--- Dataset records ---
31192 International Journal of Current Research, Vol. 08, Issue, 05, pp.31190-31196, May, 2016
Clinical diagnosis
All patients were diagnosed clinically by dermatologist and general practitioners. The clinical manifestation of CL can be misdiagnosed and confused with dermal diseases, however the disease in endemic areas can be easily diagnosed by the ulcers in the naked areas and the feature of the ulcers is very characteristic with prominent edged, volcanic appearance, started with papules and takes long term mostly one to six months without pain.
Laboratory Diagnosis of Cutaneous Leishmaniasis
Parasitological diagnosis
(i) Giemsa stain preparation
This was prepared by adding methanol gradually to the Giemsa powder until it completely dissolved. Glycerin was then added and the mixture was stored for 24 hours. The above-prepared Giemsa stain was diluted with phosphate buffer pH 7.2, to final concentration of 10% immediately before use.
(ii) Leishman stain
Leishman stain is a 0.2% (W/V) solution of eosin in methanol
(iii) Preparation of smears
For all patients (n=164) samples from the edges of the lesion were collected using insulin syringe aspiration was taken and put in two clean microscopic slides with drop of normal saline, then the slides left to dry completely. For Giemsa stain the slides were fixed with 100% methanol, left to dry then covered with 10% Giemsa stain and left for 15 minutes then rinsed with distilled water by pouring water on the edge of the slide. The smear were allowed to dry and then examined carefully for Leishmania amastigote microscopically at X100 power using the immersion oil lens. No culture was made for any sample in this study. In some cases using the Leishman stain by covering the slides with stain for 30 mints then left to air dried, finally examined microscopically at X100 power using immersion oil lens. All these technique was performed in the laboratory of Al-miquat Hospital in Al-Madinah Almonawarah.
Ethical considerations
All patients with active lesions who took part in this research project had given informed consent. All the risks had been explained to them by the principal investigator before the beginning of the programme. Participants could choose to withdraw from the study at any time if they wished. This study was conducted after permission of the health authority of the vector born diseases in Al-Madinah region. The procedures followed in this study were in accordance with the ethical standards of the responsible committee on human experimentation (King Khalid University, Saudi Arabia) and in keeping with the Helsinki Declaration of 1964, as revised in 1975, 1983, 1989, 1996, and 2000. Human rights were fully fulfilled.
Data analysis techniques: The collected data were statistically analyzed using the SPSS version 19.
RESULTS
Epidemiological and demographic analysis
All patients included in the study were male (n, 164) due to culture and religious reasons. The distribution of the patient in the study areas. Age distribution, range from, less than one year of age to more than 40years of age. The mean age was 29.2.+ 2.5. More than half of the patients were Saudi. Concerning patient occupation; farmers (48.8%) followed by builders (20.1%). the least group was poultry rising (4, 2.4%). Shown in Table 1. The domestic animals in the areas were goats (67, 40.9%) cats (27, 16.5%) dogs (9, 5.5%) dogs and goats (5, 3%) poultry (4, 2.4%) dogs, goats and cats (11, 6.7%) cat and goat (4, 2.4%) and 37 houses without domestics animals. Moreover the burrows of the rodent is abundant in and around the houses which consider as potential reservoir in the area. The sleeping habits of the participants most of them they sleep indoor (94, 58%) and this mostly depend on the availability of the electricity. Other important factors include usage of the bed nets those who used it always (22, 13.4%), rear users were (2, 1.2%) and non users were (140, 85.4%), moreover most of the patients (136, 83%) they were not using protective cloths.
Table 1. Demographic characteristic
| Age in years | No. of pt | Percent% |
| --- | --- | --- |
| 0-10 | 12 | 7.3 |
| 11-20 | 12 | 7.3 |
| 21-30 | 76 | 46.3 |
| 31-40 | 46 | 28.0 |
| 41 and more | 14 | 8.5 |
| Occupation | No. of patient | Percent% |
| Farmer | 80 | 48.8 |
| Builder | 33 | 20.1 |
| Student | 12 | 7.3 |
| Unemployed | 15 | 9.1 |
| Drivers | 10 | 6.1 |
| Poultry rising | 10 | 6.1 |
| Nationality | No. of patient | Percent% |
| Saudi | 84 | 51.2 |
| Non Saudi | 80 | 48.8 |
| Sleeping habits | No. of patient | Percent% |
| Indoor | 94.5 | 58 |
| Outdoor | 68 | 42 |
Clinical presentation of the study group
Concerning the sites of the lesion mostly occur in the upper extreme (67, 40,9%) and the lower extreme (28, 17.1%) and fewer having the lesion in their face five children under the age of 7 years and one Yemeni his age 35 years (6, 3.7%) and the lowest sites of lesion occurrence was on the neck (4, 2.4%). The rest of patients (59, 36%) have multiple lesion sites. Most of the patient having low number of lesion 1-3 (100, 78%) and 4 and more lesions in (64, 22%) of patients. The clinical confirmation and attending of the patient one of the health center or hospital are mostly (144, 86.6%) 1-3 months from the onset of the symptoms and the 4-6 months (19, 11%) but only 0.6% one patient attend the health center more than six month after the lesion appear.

--- Work task ---
Give the exact lines, and only those, from the line containing "11-20 | 12 | 7.3 |" through the line containing "Clinical presentation of the study group" in the entries above.

--- Written reply ---
| 11-20 | 12 | 7.3 |
| 21-30 | 76 | 46.3 |
| 31-40 | 46 | 28.0 |
| 41 and more | 14 | 8.5 |
| Occupation | No. of patient | Percent% |
| Farmer | 80 | 48.8 |
| Builder | 33 | 20.1 |
| Student | 12 | 7.3 |
| Unemployed | 15 | 9.1 |
| Drivers | 10 | 6.1 |
| Poultry rising | 10 | 6.1 |
| Nationality | No. of patient | Percent% |
| Saudi | 84 | 51.2 |
| Non Saudi | 80 | 48.8 |
| Sleeping habits | No. of patient | Percent% |
| Indoor | 94.5 | 58 |
| Outdoor | 68 | 42 |
Clinical presentation of the study group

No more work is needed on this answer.